Dataset entries:
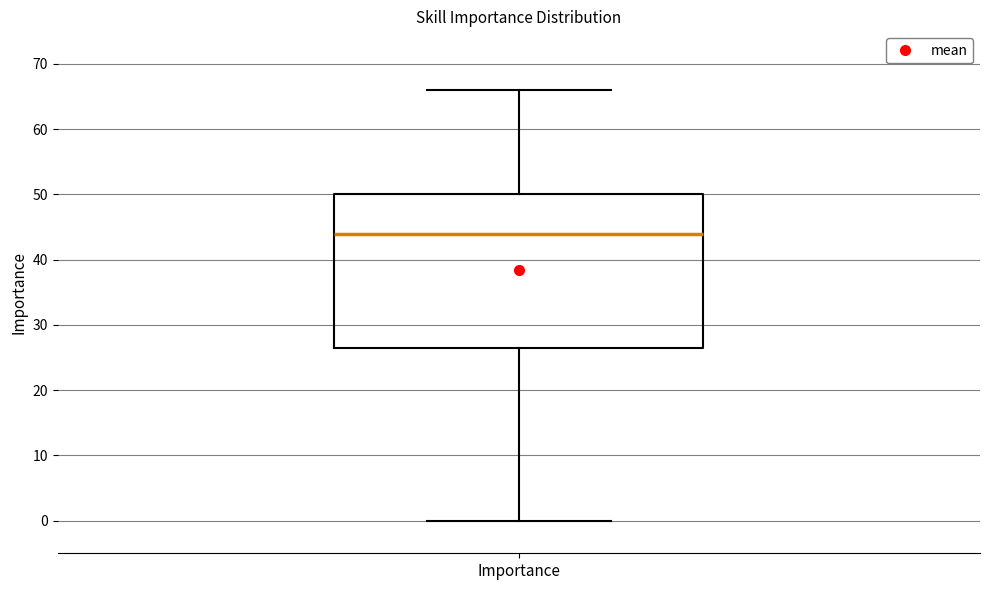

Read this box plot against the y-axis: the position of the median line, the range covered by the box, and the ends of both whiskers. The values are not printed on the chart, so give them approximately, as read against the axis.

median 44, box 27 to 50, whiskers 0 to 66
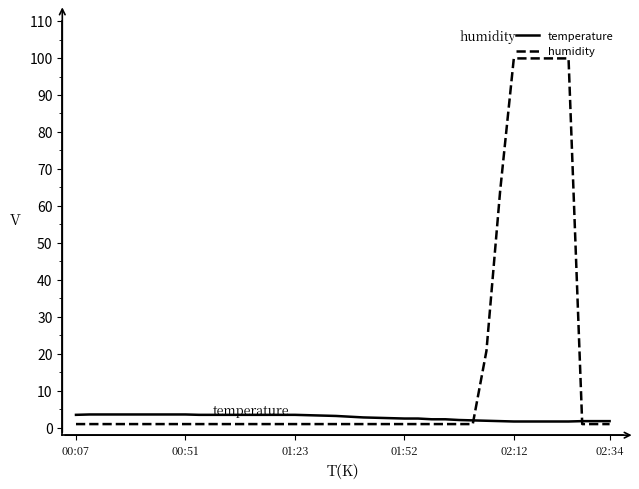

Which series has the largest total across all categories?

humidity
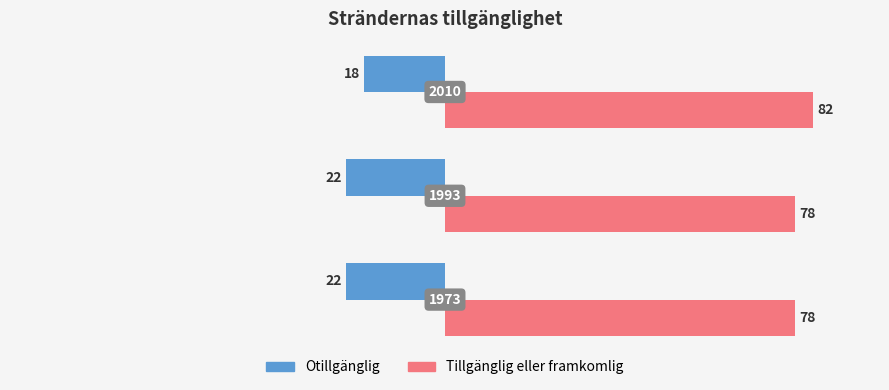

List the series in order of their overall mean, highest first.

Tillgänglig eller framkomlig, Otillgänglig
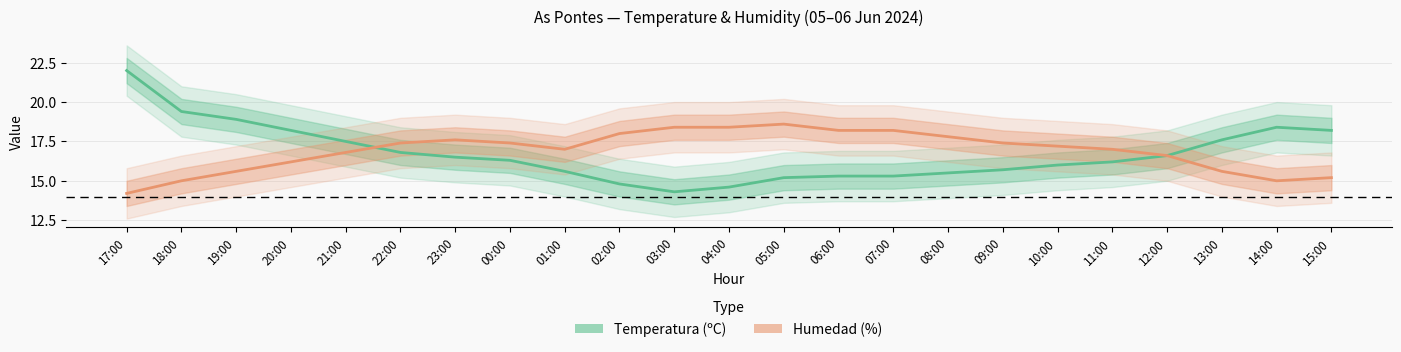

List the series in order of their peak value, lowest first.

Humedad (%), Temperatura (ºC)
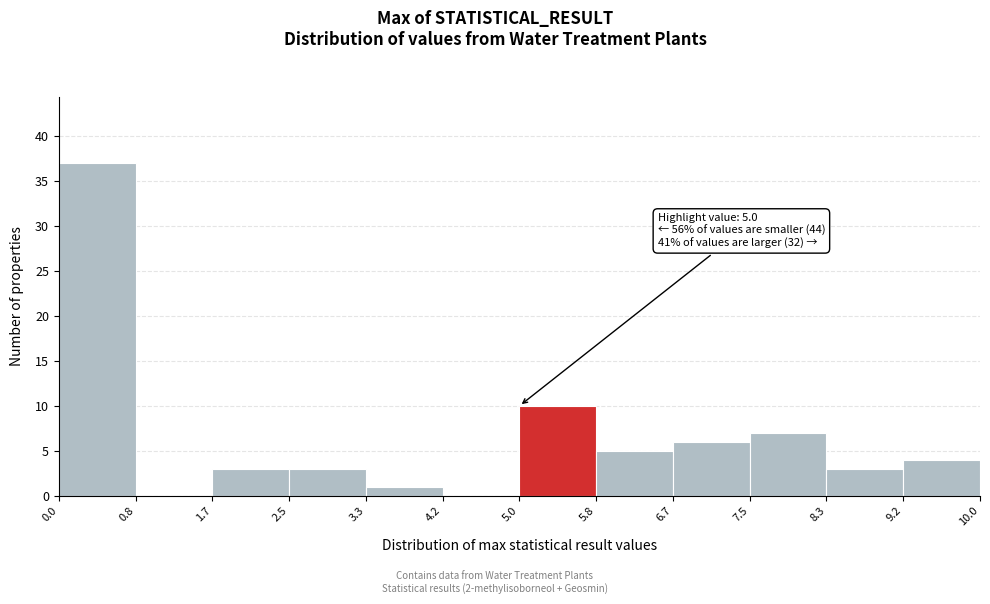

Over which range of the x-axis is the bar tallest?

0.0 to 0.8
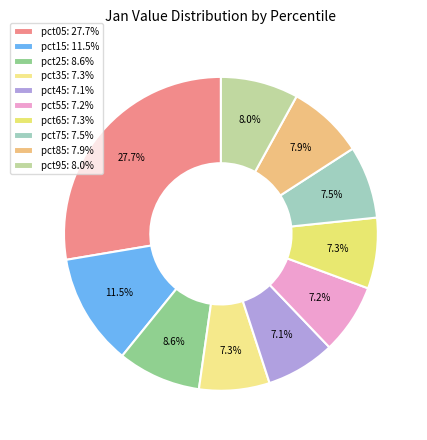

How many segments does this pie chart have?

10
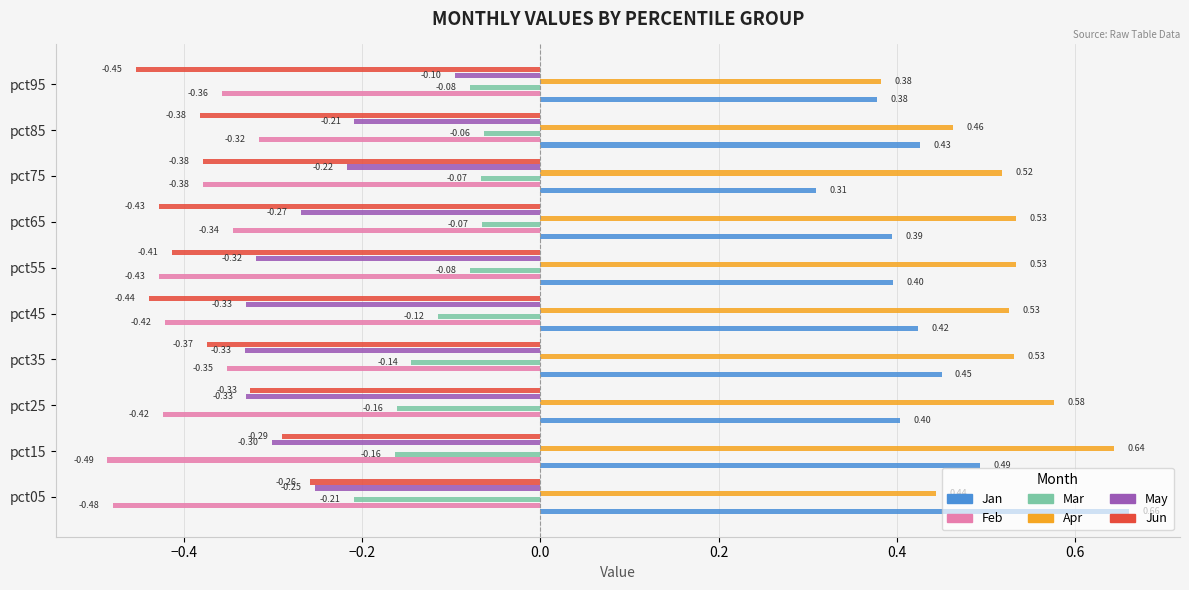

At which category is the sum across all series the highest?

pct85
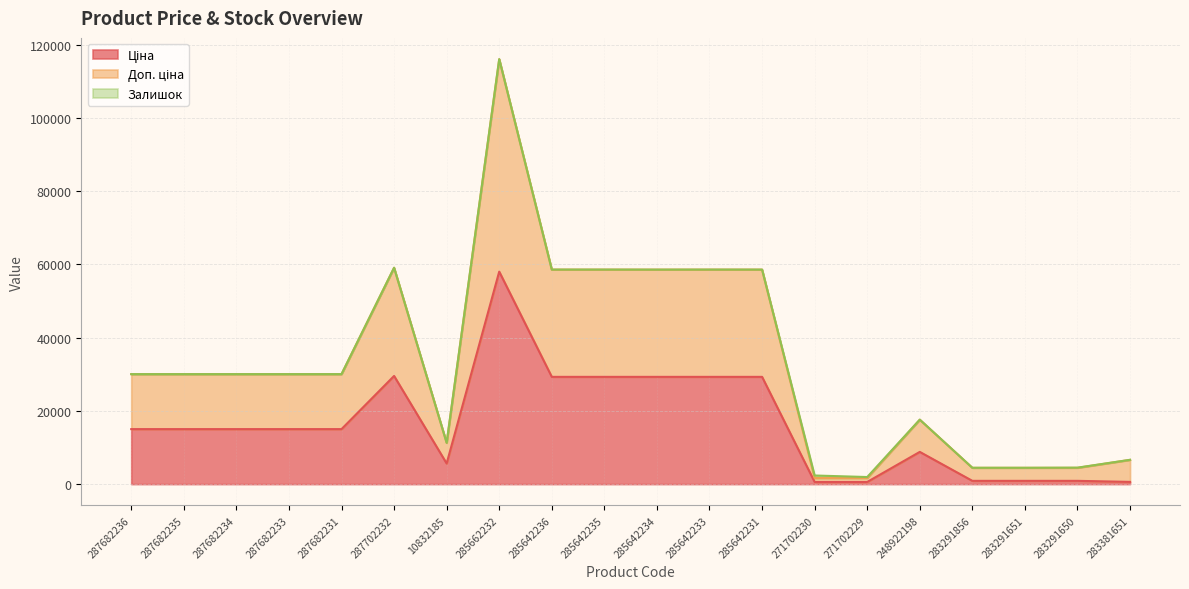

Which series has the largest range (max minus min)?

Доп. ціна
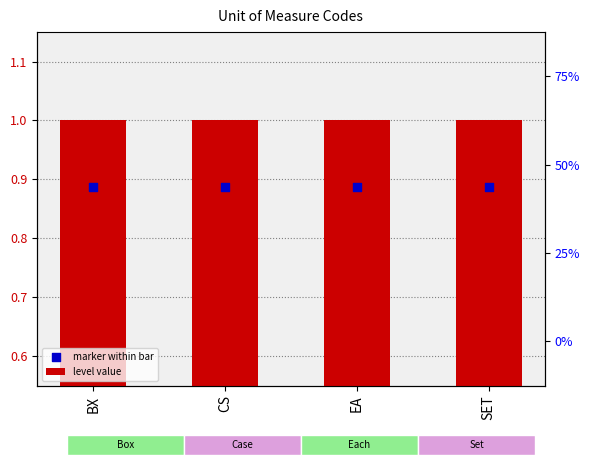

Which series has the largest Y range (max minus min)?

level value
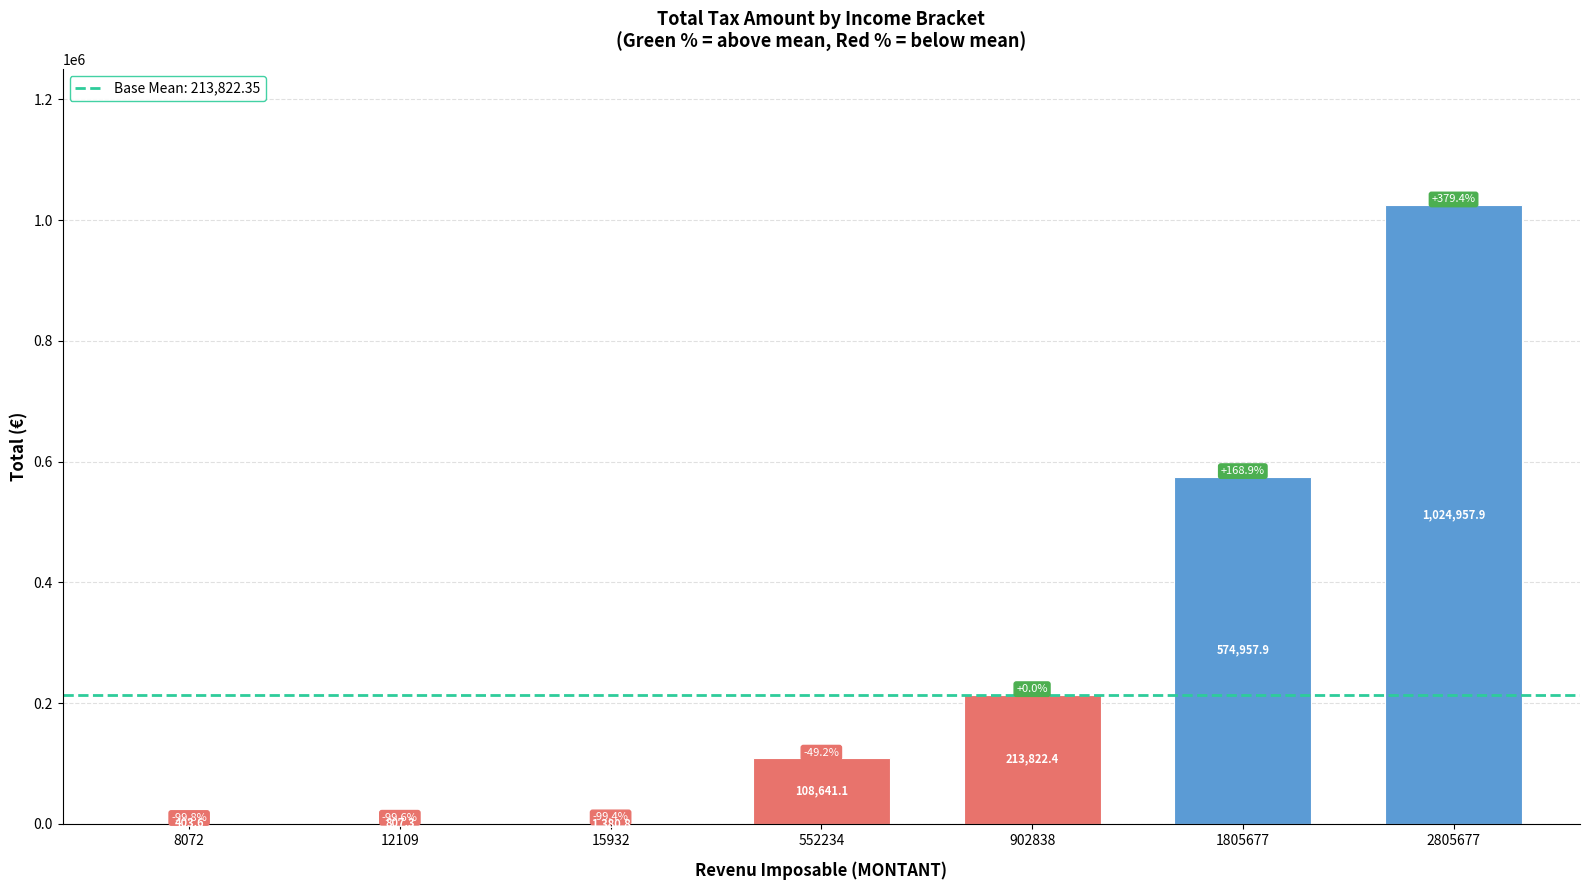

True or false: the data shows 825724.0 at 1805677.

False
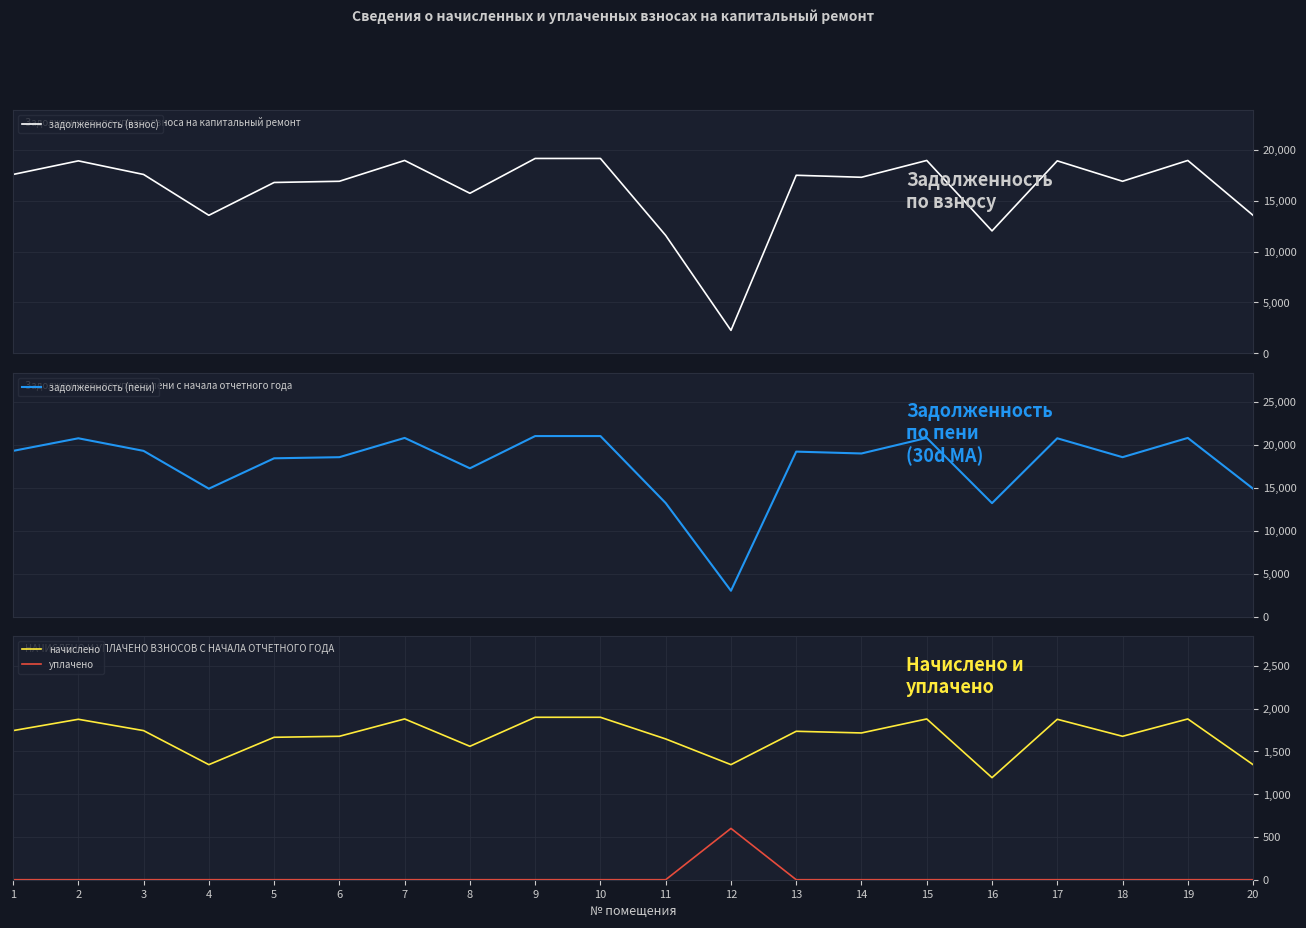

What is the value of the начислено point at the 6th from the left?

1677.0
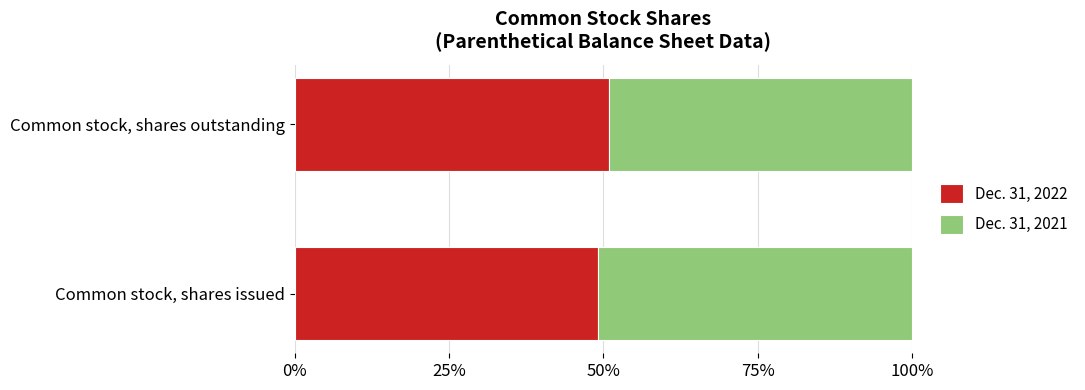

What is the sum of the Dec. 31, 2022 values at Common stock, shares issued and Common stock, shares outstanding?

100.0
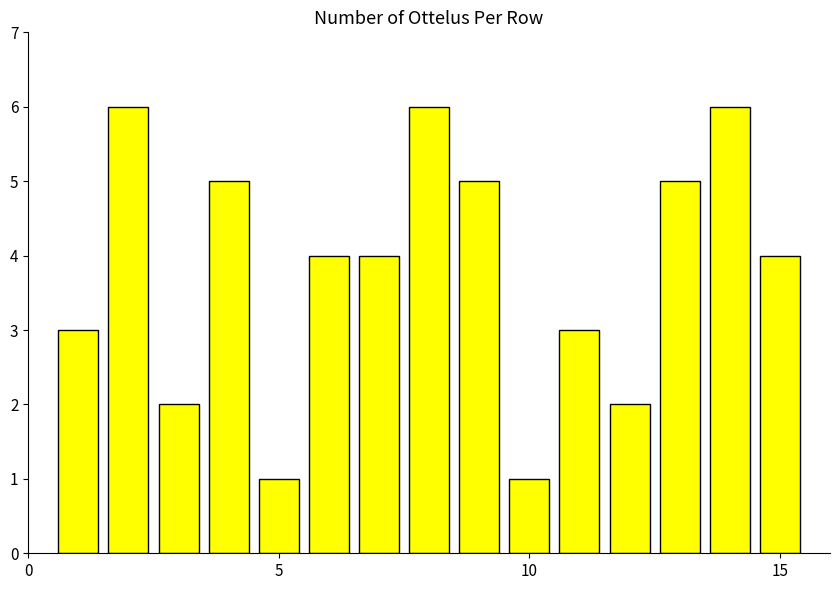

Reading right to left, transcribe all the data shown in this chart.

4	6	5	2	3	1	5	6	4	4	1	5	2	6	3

To-do item:
Count the lines in the entries above that contain the string "this", treating uppercase and lowercase letters as different. Reply with the number only.

Your response:
3